American Civil War Medal of Honor recipient (1840-1920)

Frank Emil Fesq (April 4, 1840 – May 6, 1920) was a German soldier who fought in the American Civil War. He received the United States' highest award for bravery during combat, the Medal of Honor, for his action during the Third Battle of Petersburg in Virginia on April 2, 1865. He was honored with the award on May 10, 1865.

==Biography==
Fesq was born in the Duchy of Brunswick on April 4, 1840. At the beginning of the war he was enlisted into service of the 20th New York Volunteer Infantry on May 3, 1861 and was mustered out with the unit on June 1, 1863. He volunteered for the 40th New Jersey Infantry in late 1864 (the unit was not officially organized until February 1865), and mustered out with the regiment in July 1865.

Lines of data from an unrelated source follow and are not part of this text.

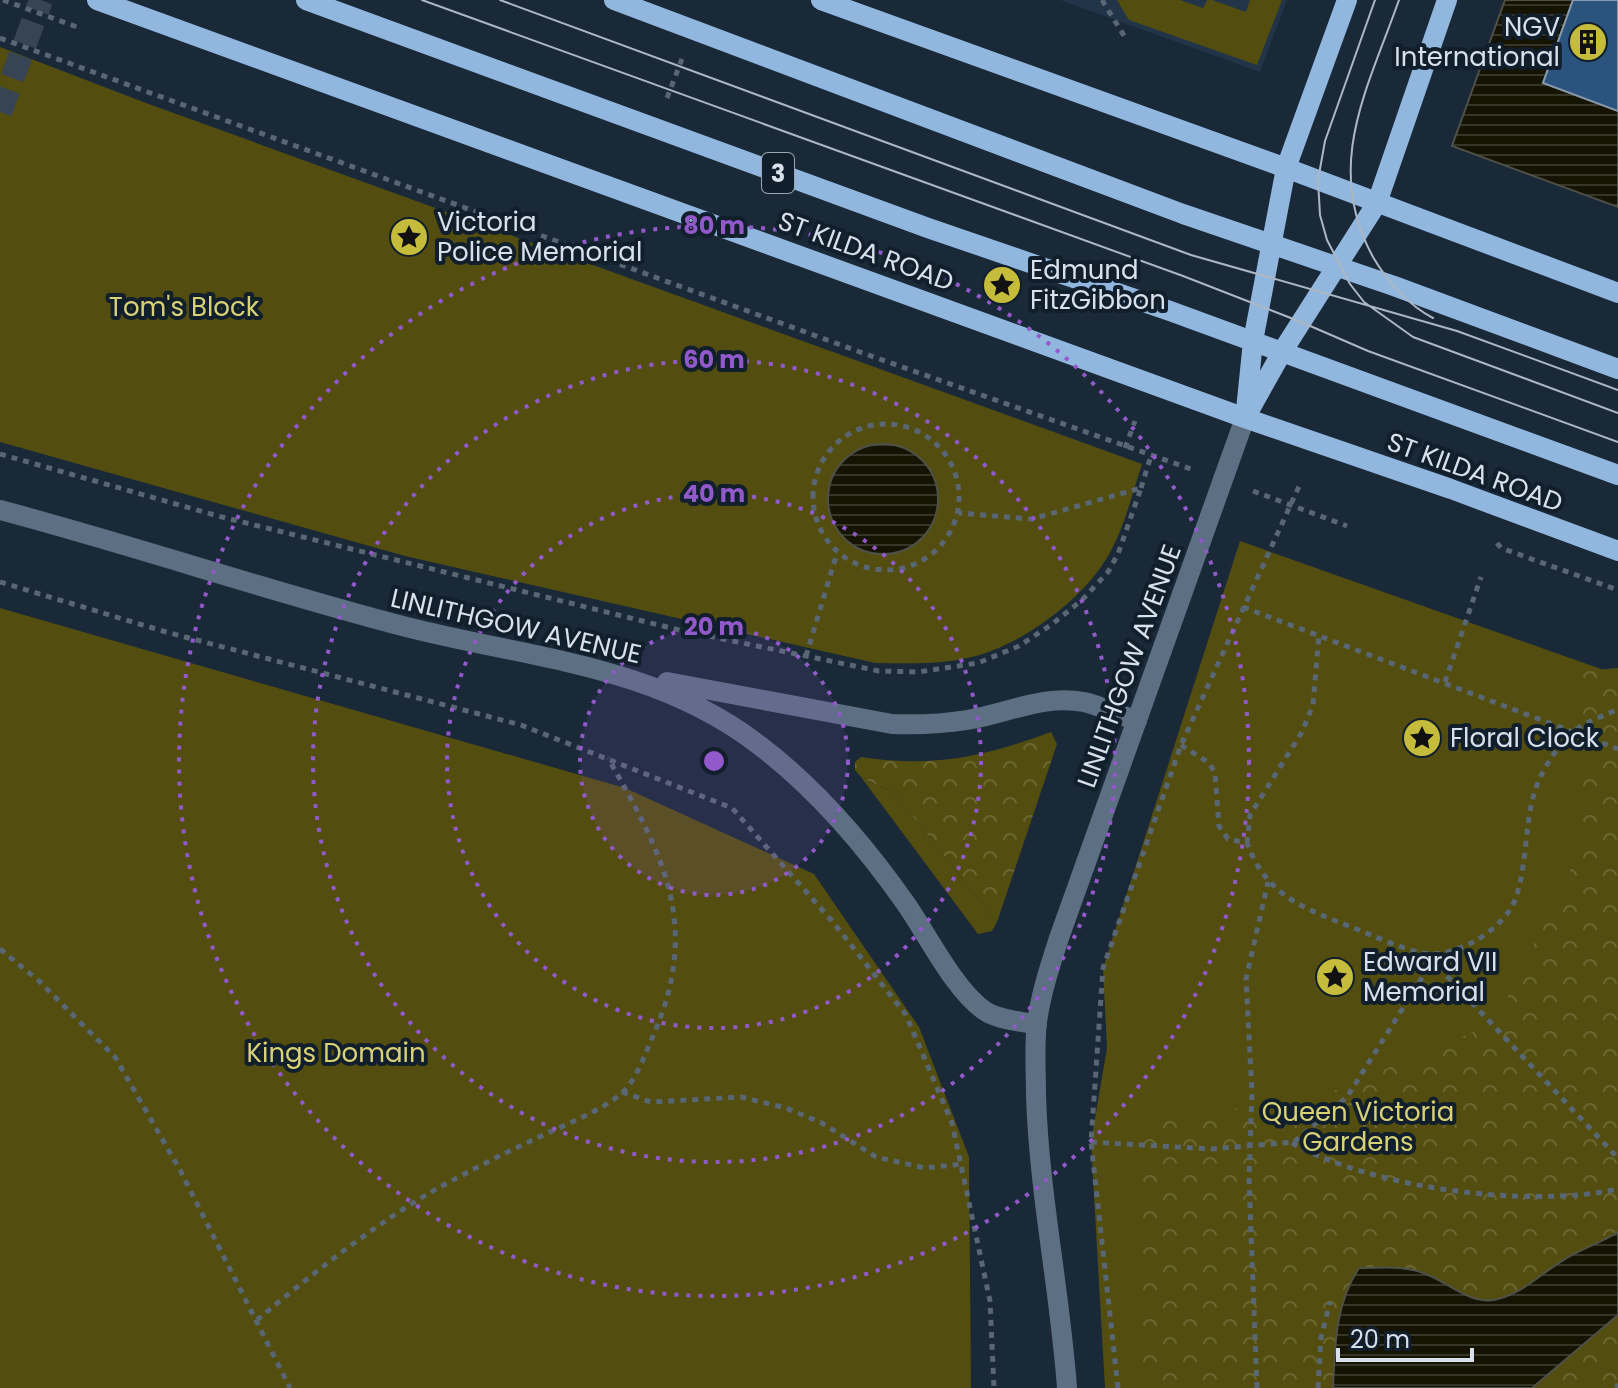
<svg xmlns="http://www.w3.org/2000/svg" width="1618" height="1388" viewBox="0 0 1618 1388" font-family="Poppins,sans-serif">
<defs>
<pattern id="forest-crowns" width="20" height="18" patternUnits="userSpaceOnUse" patternTransform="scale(2)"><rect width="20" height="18" fill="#534e10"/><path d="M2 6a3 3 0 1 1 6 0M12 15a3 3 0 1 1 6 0" fill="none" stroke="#6b6733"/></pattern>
<pattern id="water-rules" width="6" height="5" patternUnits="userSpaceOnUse" patternTransform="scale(2)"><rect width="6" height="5" fill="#151302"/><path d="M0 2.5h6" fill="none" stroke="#363527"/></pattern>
</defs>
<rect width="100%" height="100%" fill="#1a2938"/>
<path fill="#213448" d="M 1060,0 L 1287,0 L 1260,72 Z"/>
<path fill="#534e10" d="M 1117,0 L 1180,0 L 1203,8 L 1207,0 L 1212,0 L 1246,12 L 1250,0 L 1282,0 L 1257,65 L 1129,20 Z
M 0,47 L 146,103 L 1142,464 C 1132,494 1124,529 1108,556 C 1082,601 1018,648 967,658 C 937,665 906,663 875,663 L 405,556 L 0,442 Z
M 1240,541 L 1618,675 L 1618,1388 L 1105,1388 L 1091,1142 L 1107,1048 L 1103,968 Z
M 0,608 L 625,788 L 814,874 L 919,1027 L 969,1157 L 971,1388 L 0,1388 Z
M 861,777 L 894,793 L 997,922 L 992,931 L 978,934 Z"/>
<path fill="url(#forest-crowns)" d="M 1618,668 L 1618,1388 L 1137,1388 L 1139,1120 L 1312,1100 L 1495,1023 L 1581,848 L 1582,671 Z
M 1051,732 L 1057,744 L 997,922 L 894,793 L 861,777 L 855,770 L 855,762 L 861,757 C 932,768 984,757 1051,732 Z"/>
<path fill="url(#water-rules)" stroke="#4f5048" stroke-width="2" d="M 1505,0 L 1573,0 L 1543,83 L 1618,111 L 1618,207 L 1452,146 Z
M828 499a55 55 0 1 1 110 0a55 55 0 1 1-110 0Z
M 1618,1232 L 1618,1315 L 1532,1388 L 1333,1388 C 1335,1346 1335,1304 1359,1268 C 1381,1268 1405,1265 1426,1274 C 1447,1282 1470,1304 1494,1300 C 1525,1294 1547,1267 1574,1254 C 1589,1246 1604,1241 1618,1232 Z"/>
<path fill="#2a547d" stroke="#889aad" stroke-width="2" d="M 1573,0 L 1618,0 L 1618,111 L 1543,83 Z"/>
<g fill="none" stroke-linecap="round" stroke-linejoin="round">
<path stroke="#364453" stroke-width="24" stroke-dasharray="24 12" stroke-linecap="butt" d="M 0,112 L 41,0"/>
<path stroke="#596673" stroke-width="5" stroke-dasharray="6 6" stroke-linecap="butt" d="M 3,0 L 77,27
M 1102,0 L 1126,39
M 0,38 L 871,356 L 1191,469
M 667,98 L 682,59
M813 497a73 73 0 1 1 146 0a73 73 0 1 1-146 0Z
M 1125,448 L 1135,421
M 0,454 L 218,516 L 679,630 L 879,671 L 918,672 L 978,663 L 1019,646 L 1051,625 L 1082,600 L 1108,572 L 1118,554 L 1141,488 L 1032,519 L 959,513
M 1141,488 L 1151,456
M 1253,491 L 1347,526
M 1497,543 L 1501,548 L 1618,590
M 0,582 L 166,632 L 521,725 L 732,808 L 833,922 L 906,1015 L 952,1123 L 990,1301 L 994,1388
M 1243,607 L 1618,749
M 806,656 L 837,553
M 1445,682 L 1481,577
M 1181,745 L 1209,763 L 1215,773 L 1219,826 L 1228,839 L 1247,843 C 1266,895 1303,908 1351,927 C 1370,934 1414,955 1432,954 C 1462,954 1504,928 1515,900 C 1529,862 1523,817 1539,780 C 1546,764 1561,741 1574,731 C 1587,721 1604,716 1618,709
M 1247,843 L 1250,815 L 1302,732 L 1313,705 L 1319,635
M 0,949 L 39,981 L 115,1057 L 180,1170 L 290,1388
M 1438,954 L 1445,974 L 1618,1158
M 622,1092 L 651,1102 L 741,1097 L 786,1108 L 822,1123 L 876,1157 L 925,1168 L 962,1164
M 1091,1142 L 1211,1149 L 1294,1142 L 1347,1097 L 1437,954
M 1292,1143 C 1372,1188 1528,1209 1618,1189
M 257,1320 C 313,1273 375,1224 438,1188 C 470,1171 502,1154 535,1139 C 563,1125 596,1114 621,1094 C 636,1081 645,1054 653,1036 C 702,925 663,855 608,758
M 1118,1388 L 1091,1142 L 1103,968 L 1181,745 L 1301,482
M 1257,1388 L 1249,1179 L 1252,1093 L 1246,979 L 1268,882
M 1318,1388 L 1321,1338 L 1330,1302
M 1616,1388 L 1618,1384"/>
<path stroke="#5d6f83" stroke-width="20" d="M 0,510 C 132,545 262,589 395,624 C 521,658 651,662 759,745 C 817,789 864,844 906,904 C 927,934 955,991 985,1011 C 998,1020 1021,1021 1037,1025
M 667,682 L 892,724 C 917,725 942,724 967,720 C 1006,714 1043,694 1084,702 C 1101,706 1120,715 1137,721
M 1067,1388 C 1060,1290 1039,1194 1036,1095 C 1036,1071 1034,1046 1037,1022 C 1041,993 1050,966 1059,938 L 1245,418"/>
<path stroke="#91b7df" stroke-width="20" d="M 97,0 L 1245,418 L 1451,489 L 1618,551
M 306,0 L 928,228 L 1170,311 L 1618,475
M 614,0 L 1183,214 L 1394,286 L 1618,369
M 821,0 L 1286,168 L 1618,293
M 1246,410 L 1253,341 L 1286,168 L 1347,0
M 1245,418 L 1282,352 L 1377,203 L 1447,0"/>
<path stroke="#adb7c3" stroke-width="2" d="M 422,0 L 1183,276 L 1301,322 L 1368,351 L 1618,442
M 500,0 L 1191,255 L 1457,331 L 1618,390
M 1375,0 L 1325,141 L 1318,180 L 1320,215 L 1327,240 L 1350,284 L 1364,302 L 1413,337 L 1618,413
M 1399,0 C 1368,88 1323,166 1373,257 C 1387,281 1408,305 1433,318"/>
</g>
<circle cx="714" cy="761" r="134" fill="#9259ca" fill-opacity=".12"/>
<g fill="none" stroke="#9259ca" stroke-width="4" stroke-dasharray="4 8">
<circle cx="714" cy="761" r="134"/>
<circle cx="714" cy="761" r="267"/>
<circle cx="714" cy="761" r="401"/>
<circle cx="714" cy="761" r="535"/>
</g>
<defs>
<symbol id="building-disc" viewBox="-11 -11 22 22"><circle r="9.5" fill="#c6bc3c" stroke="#111f2d"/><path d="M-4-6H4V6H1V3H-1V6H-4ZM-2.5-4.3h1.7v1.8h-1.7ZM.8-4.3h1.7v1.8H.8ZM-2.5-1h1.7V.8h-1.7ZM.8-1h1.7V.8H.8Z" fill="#111"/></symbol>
<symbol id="sight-disc" viewBox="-11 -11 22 22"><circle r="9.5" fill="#c6bc3c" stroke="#111f2d"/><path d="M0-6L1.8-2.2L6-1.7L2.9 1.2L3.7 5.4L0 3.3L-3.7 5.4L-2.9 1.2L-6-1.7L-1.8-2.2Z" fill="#111"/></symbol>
</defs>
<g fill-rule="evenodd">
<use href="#building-disc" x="1566" y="20" width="44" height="44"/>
<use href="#sight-disc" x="387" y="215" width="44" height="44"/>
<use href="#sight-disc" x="980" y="263" width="44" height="44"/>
<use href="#sight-disc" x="1400" y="716" width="44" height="44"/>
<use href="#sight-disc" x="1313" y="955" width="44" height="44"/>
</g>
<g text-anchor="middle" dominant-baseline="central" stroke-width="8" stroke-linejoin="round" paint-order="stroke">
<rect fill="#111f2d" stroke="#9ca6b2" stroke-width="2" x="762" y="153" width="32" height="40" rx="6"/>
<g font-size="24" font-weight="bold" fill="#d7e0eb">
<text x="778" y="173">3</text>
</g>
<g font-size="26" fill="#d7e0eb" stroke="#111f2d" text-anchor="start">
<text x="1560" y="27" text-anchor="end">NGV<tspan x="1560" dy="30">International</tspan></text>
<text x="437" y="222">Victoria<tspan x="437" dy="30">Police Memorial</tspan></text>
<text x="1030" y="270">Edmund<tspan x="1030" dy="30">FitzGibbon</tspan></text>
<text x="1450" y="738">Floral Clock</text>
<text x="1363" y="962">Edward VII<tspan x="1363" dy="30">Memorial</tspan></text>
</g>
<g font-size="26" fill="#d7e0eb" stroke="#111f2d">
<text transform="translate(866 251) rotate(20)">ST KILDA ROAD</text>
<text transform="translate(1475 472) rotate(20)">ST KILDA ROAD</text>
<text transform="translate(516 626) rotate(13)">LINLITHGOW AVENUE</text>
<text transform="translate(1129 666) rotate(-70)">LINLITHGOW AVENUE</text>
</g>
<g font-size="26" fill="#d8d176" stroke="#111f2d">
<text x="184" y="307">Tom's Block</text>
<text x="336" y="1053">Kings Domain</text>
<text x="1358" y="1112">Queen Victoria<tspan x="1358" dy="30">Gardens</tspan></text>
</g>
</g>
<circle cx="714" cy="761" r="12" fill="#9259ca" stroke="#111f2d" stroke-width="4"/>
<g font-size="24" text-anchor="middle" font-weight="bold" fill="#9259ca" stroke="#111f2d" stroke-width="8" stroke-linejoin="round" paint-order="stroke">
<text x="714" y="234">80 m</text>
<text x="714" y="368">60 m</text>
<text x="714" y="502">40 m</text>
<text x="714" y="635">20 m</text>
</g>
<path d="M1338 1348v12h134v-12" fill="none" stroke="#d7e0eb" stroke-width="4"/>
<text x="1350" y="1348" font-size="24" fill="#d7e0eb" stroke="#111f2d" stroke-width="6" paint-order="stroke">20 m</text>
</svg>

He died on May 6, 1920, and his remains are interred at Rosedale Cemetery in Orange, New Jersey.

==Medal of Honor citation==

The President of the United States of America, in the name of Congress, takes pleasure in presenting the Medal of Honor to Private Frank E. Fesq, United States Army, for extraordinary heroism on 2 April 1865, while serving with Company A, 40th New Jersey Infantry, in action at Petersburg, Virginia, for capture of flag of 18th North Carolina (Confederate States of America) within the enemy's works.